→ **Required task**
Express every line of the material below as a JSON list of strings, one string per line, with blank lines left out.

→ **Data supplied**
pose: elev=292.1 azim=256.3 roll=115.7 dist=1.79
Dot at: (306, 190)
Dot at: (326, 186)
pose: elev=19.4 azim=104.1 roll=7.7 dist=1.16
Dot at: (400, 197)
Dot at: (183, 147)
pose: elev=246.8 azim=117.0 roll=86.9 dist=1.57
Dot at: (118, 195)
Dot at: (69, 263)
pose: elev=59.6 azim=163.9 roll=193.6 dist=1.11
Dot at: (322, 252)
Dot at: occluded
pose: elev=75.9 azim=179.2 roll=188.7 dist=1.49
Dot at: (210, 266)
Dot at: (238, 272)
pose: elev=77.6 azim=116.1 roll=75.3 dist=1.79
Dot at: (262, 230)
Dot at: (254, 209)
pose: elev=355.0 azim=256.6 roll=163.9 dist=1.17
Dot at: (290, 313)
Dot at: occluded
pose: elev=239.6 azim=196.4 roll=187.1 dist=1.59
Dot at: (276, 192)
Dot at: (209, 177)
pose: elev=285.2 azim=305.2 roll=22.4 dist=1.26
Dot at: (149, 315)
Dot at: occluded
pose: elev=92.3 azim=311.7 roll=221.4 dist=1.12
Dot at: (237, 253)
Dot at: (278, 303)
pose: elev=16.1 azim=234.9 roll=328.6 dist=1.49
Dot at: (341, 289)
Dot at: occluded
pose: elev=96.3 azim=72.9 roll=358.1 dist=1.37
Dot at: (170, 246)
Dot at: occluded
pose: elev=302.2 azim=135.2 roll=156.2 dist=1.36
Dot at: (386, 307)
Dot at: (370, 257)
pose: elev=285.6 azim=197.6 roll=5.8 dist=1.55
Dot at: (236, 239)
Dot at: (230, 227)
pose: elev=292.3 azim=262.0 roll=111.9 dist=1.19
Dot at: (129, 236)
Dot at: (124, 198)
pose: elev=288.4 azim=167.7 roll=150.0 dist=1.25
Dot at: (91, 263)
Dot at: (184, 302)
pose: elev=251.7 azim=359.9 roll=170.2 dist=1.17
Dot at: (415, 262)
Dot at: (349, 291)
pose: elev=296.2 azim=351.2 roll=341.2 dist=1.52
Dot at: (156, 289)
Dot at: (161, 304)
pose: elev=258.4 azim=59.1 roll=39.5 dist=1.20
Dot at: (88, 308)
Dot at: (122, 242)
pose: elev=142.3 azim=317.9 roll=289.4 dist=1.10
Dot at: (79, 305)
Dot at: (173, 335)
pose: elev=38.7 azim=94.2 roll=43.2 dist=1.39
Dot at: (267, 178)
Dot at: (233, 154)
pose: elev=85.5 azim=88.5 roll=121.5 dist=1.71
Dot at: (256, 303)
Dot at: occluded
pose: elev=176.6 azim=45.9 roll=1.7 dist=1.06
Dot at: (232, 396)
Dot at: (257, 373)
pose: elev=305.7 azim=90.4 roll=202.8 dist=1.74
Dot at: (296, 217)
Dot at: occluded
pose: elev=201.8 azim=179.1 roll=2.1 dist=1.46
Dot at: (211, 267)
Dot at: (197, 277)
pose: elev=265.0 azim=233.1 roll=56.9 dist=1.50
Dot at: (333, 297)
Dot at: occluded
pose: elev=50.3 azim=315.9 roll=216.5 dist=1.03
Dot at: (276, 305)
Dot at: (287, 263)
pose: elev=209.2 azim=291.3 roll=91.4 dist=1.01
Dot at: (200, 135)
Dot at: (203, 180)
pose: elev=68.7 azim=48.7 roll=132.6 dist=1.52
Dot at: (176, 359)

→ **Response to this task**
[
  "pose: elev=292.1 azim=256.3 roll=115.7 dist=1.79",
  "Dot at: (306, 190)",
  "Dot at: (326, 186)",
  "pose: elev=19.4 azim=104.1 roll=7.7 dist=1.16",
  "Dot at: (400, 197)",
  "Dot at: (183, 147)",
  "pose: elev=246.8 azim=117.0 roll=86.9 dist=1.57",
  "Dot at: (118, 195)",
  "Dot at: (69, 263)",
  "pose: elev=59.6 azim=163.9 roll=193.6 dist=1.11",
  "Dot at: (322, 252)",
  "Dot at: occluded",
  "pose: elev=75.9 azim=179.2 roll=188.7 dist=1.49",
  "Dot at: (210, 266)",
  "Dot at: (238, 272)",
  "pose: elev=77.6 azim=116.1 roll=75.3 dist=1.79",
  "Dot at: (262, 230)",
  "Dot at: (254, 209)",
  "pose: elev=355.0 azim=256.6 roll=163.9 dist=1.17",
  "Dot at: (290, 313)",
  "Dot at: occluded",
  "pose: elev=239.6 azim=196.4 roll=187.1 dist=1.59",
  "Dot at: (276, 192)",
  "Dot at: (209, 177)",
  "pose: elev=285.2 azim=305.2 roll=22.4 dist=1.26",
  "Dot at: (149, 315)",
  "Dot at: occluded",
  "pose: elev=92.3 azim=311.7 roll=221.4 dist=1.12",
  "Dot at: (237, 253)",
  "Dot at: (278, 303)",
  "pose: elev=16.1 azim=234.9 roll=328.6 dist=1.49",
  "Dot at: (341, 289)",
  "Dot at: occluded",
  "pose: elev=96.3 azim=72.9 roll=358.1 dist=1.37",
  "Dot at: (170, 246)",
  "Dot at: occluded",
  "pose: elev=302.2 azim=135.2 roll=156.2 dist=1.36",
  "Dot at: (386, 307)",
  "Dot at: (370, 257)",
  "pose: elev=285.6 azim=197.6 roll=5.8 dist=1.55",
  "Dot at: (236, 239)",
  "Dot at: (230, 227)",
  "pose: elev=292.3 azim=262.0 roll=111.9 dist=1.19",
  "Dot at: (129, 236)",
  "Dot at: (124, 198)",
  "pose: elev=288.4 azim=167.7 roll=150.0 dist=1.25",
  "Dot at: (91, 263)",
  "Dot at: (184, 302)",
  "pose: elev=251.7 azim=359.9 roll=170.2 dist=1.17",
  "Dot at: (415, 262)",
  "Dot at: (349, 291)",
  "pose: elev=296.2 azim=351.2 roll=341.2 dist=1.52",
  "Dot at: (156, 289)",
  "Dot at: (161, 304)",
  "pose: elev=258.4 azim=59.1 roll=39.5 dist=1.20",
  "Dot at: (88, 308)",
  "Dot at: (122, 242)",
  "pose: elev=142.3 azim=317.9 roll=289.4 dist=1.10",
  "Dot at: (79, 305)",
  "Dot at: (173, 335)",
  "pose: elev=38.7 azim=94.2 roll=43.2 dist=1.39",
  "Dot at: (267, 178)",
  "Dot at: (233, 154)",
  "pose: elev=85.5 azim=88.5 roll=121.5 dist=1.71",
  "Dot at: (256, 303)",
  "Dot at: occluded",
  "pose: elev=176.6 azim=45.9 roll=1.7 dist=1.06",
  "Dot at: (232, 396)",
  "Dot at: (257, 373)",
  "pose: elev=305.7 azim=90.4 roll=202.8 dist=1.74",
  "Dot at: (296, 217)",
  "Dot at: occluded",
  "pose: elev=201.8 azim=179.1 roll=2.1 dist=1.46",
  "Dot at: (211, 267)",
  "Dot at: (197, 277)",
  "pose: elev=265.0 azim=233.1 roll=56.9 dist=1.50",
  "Dot at: (333, 297)",
  "Dot at: occluded",
  "pose: elev=50.3 azim=315.9 roll=216.5 dist=1.03",
  "Dot at: (276, 305)",
  "Dot at: (287, 263)",
  "pose: elev=209.2 azim=291.3 roll=91.4 dist=1.01",
  "Dot at: (200, 135)",
  "Dot at: (203, 180)",
  "pose: elev=68.7 azim=48.7 roll=132.6 dist=1.52",
  "Dot at: (176, 359)"
]